===== ENTRIES SHOWN

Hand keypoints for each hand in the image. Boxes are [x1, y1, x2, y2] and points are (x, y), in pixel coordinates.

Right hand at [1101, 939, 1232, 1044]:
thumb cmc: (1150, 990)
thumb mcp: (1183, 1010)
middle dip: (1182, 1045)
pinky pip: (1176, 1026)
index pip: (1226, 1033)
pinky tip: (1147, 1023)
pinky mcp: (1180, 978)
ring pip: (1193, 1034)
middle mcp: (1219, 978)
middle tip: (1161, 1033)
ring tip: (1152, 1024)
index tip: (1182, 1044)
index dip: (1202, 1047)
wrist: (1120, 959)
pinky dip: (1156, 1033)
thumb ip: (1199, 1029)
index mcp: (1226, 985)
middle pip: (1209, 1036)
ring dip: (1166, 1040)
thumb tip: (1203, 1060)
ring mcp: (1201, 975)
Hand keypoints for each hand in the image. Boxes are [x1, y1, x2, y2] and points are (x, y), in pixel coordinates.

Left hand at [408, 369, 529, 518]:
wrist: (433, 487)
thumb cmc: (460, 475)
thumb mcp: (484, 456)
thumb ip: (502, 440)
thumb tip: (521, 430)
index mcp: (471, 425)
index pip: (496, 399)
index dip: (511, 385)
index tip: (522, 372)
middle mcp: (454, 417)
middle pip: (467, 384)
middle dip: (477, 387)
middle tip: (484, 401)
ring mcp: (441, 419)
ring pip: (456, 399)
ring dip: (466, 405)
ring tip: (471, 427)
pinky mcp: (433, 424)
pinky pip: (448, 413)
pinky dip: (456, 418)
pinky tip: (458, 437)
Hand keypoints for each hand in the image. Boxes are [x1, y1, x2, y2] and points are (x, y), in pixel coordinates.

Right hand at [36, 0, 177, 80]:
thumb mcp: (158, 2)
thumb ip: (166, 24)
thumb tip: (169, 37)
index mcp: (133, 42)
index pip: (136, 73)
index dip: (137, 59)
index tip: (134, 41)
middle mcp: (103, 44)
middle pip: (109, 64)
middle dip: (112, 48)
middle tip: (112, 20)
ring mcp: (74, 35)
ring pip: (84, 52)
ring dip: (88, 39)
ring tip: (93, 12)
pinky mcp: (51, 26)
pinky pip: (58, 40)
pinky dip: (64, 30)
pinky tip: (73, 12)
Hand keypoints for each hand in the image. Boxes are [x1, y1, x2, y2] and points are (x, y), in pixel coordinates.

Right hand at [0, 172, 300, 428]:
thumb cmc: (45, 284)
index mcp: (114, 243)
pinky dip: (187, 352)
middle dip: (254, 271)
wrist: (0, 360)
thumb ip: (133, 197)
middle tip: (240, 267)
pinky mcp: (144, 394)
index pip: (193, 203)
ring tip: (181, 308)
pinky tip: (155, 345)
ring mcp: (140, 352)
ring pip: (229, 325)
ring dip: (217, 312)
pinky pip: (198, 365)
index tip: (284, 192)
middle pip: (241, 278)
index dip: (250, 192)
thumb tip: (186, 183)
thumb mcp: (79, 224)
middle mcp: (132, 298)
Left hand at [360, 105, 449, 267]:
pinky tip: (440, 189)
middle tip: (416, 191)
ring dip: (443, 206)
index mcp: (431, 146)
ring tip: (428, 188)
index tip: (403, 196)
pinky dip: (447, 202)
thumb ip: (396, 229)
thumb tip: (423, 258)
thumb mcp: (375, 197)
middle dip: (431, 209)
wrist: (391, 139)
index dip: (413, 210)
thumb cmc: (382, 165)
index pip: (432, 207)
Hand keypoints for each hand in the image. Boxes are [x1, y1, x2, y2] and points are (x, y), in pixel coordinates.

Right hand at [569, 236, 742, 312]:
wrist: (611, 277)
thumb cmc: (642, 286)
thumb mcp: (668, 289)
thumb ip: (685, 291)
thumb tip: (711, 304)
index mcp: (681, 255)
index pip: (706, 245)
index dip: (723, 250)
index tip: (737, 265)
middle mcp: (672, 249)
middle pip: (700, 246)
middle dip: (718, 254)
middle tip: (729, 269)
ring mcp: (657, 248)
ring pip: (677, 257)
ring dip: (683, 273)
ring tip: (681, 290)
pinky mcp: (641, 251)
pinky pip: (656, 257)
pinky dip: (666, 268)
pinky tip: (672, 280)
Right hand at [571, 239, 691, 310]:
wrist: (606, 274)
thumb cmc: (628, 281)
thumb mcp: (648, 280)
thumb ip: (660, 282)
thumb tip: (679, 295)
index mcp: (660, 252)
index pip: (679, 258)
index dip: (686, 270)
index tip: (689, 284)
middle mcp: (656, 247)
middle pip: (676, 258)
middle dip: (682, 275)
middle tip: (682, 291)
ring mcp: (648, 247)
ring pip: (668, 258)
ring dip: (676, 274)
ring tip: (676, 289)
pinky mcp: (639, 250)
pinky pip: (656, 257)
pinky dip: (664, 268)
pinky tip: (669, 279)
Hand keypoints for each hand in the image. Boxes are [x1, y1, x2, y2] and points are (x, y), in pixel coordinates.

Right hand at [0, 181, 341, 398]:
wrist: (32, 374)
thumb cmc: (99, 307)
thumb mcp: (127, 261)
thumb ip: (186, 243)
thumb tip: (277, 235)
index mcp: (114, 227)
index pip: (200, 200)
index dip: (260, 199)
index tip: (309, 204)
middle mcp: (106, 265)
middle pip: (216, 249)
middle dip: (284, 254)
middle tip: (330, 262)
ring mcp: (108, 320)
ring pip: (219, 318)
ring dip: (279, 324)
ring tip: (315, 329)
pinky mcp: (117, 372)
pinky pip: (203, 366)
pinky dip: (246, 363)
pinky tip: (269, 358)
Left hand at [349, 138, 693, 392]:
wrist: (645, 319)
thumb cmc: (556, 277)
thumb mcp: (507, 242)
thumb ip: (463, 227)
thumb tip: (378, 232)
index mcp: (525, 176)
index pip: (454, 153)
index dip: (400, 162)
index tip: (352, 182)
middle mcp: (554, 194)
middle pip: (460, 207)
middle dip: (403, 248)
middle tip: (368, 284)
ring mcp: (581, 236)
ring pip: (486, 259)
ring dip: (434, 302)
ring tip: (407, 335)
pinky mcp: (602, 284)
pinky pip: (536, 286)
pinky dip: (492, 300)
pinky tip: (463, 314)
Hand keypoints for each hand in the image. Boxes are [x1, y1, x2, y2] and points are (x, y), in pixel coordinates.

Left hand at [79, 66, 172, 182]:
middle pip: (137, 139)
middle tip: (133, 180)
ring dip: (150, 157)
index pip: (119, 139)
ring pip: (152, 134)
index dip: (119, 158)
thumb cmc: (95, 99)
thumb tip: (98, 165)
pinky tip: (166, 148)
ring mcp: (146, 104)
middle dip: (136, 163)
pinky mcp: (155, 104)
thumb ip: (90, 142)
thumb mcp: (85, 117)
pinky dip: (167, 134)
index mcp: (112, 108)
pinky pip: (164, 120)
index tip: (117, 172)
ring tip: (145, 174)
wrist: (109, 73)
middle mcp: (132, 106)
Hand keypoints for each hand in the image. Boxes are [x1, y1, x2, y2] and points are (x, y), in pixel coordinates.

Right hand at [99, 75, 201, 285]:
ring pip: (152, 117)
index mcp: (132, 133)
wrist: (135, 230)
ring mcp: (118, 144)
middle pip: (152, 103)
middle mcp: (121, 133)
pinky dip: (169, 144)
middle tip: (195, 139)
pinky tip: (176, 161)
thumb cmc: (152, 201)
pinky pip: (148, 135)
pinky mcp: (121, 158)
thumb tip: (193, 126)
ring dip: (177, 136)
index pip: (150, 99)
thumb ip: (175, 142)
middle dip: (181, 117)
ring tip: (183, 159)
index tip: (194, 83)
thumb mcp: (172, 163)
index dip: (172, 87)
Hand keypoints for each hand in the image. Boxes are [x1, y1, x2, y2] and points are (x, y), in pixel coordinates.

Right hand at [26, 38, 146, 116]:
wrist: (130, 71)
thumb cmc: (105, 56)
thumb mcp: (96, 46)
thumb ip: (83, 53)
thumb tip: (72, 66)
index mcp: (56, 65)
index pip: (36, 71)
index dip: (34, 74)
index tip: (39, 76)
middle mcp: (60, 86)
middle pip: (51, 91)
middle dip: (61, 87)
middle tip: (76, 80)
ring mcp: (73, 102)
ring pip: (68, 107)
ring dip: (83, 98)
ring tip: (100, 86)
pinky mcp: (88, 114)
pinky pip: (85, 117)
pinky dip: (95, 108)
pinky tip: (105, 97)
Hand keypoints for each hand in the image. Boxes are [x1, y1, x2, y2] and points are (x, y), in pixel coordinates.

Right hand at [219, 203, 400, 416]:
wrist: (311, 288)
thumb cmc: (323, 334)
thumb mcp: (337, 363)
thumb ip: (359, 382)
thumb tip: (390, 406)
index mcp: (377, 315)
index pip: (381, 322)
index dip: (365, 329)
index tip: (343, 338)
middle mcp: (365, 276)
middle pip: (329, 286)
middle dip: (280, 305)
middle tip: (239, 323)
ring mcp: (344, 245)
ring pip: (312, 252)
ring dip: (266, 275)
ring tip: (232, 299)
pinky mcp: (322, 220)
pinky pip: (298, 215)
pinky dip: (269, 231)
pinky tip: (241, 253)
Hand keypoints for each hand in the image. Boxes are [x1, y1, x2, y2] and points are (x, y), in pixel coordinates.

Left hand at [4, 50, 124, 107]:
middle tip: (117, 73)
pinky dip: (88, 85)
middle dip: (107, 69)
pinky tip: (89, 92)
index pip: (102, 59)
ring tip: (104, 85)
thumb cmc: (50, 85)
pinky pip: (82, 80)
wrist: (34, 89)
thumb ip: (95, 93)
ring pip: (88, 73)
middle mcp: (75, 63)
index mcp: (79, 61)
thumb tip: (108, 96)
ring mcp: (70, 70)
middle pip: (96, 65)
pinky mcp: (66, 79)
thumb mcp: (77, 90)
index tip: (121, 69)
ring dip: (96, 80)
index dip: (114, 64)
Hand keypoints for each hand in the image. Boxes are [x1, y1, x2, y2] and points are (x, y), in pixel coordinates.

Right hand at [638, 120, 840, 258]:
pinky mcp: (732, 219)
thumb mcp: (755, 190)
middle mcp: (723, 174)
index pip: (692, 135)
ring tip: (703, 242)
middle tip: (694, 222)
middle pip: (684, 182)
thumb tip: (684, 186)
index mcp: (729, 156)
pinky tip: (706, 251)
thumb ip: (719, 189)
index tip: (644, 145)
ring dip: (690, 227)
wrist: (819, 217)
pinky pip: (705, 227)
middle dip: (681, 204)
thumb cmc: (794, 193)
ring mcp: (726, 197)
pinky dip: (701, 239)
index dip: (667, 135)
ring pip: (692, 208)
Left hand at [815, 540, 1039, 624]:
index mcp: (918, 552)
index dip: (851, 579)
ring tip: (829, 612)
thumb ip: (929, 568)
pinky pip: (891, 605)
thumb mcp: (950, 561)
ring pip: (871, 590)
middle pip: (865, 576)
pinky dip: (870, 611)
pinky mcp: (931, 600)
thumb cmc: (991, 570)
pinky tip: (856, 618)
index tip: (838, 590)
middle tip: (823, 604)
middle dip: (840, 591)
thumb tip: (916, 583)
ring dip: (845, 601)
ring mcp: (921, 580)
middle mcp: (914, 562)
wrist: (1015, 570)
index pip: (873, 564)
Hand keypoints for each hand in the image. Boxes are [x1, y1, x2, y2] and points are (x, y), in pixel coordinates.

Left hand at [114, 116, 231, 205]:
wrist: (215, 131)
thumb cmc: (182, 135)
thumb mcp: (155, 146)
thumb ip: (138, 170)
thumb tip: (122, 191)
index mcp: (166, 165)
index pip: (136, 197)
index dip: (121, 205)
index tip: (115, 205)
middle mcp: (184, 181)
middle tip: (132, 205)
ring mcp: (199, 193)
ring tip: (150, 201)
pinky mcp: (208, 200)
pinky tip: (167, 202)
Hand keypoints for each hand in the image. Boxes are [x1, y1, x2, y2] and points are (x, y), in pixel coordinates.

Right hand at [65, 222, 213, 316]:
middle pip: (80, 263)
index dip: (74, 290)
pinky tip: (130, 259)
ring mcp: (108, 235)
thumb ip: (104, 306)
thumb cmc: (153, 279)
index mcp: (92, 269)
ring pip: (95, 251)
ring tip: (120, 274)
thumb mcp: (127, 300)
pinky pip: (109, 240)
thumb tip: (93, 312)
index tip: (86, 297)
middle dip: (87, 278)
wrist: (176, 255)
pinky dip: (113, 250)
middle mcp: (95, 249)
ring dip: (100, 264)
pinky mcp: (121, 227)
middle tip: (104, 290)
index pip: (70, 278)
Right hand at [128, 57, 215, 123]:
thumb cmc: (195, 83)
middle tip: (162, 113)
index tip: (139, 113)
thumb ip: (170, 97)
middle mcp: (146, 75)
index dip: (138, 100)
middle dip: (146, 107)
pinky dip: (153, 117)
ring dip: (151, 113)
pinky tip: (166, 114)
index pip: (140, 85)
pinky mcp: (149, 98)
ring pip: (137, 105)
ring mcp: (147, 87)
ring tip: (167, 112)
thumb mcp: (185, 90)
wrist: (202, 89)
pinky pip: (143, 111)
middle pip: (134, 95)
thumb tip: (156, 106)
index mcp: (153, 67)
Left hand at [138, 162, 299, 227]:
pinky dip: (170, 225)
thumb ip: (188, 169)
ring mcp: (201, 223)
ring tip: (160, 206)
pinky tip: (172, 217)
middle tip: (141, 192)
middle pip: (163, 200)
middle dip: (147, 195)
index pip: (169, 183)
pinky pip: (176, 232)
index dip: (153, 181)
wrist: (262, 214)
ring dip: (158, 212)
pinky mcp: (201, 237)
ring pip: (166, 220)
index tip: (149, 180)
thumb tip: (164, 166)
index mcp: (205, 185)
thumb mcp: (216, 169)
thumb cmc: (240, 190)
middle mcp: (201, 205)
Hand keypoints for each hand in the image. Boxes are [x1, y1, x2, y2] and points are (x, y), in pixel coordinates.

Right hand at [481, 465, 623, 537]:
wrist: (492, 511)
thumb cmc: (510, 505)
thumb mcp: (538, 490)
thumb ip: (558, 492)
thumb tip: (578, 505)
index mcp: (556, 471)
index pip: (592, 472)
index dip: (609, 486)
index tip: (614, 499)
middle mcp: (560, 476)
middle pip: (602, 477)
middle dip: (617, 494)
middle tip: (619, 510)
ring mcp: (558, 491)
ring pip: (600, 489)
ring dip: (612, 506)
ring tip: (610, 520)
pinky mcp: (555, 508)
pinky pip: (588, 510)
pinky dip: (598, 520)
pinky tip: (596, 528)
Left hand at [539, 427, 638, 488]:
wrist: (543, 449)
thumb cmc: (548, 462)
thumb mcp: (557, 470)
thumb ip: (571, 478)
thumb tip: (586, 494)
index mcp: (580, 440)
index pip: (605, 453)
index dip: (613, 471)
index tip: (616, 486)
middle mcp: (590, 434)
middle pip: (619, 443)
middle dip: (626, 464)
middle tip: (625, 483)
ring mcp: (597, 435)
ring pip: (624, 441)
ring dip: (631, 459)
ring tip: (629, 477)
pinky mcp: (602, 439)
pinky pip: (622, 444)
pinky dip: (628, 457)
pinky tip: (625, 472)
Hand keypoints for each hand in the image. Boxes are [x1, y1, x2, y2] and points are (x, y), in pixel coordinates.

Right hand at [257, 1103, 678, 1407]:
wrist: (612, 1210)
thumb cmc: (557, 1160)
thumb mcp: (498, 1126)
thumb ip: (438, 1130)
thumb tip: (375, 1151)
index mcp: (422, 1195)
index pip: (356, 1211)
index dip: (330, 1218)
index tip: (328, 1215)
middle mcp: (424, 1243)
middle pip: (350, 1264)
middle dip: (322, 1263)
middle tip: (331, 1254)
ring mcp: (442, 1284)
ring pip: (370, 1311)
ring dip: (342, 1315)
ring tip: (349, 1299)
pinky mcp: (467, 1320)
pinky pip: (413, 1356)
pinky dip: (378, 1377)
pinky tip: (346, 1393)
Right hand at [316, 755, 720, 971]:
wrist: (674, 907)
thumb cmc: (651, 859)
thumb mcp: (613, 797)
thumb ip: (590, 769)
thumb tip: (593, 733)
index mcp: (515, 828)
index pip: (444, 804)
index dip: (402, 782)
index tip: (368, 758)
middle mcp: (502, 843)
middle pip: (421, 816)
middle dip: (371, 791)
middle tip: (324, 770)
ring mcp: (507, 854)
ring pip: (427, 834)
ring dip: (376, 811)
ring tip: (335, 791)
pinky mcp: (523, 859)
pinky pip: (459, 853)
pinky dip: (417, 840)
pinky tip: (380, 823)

==========

=== WORK TO COMPLETE ===
Please output exactly the lines between the one holding "middle pip: (109, 64)" and the one holding "pinky tip: (73, 12)" in the records above, inclusive, and nothing more.

=== RESULT OF THE TASK ===
middle pip: (109, 64)
middle dip: (112, 48)
middle tip: (112, 20)
ring mcp: (74, 35)
ring pip: (84, 52)
ring dip: (88, 39)
ring tip: (93, 12)
pinky mcp: (51, 26)
pinky pip: (58, 40)
pinky dip: (64, 30)
pinky tip: (73, 12)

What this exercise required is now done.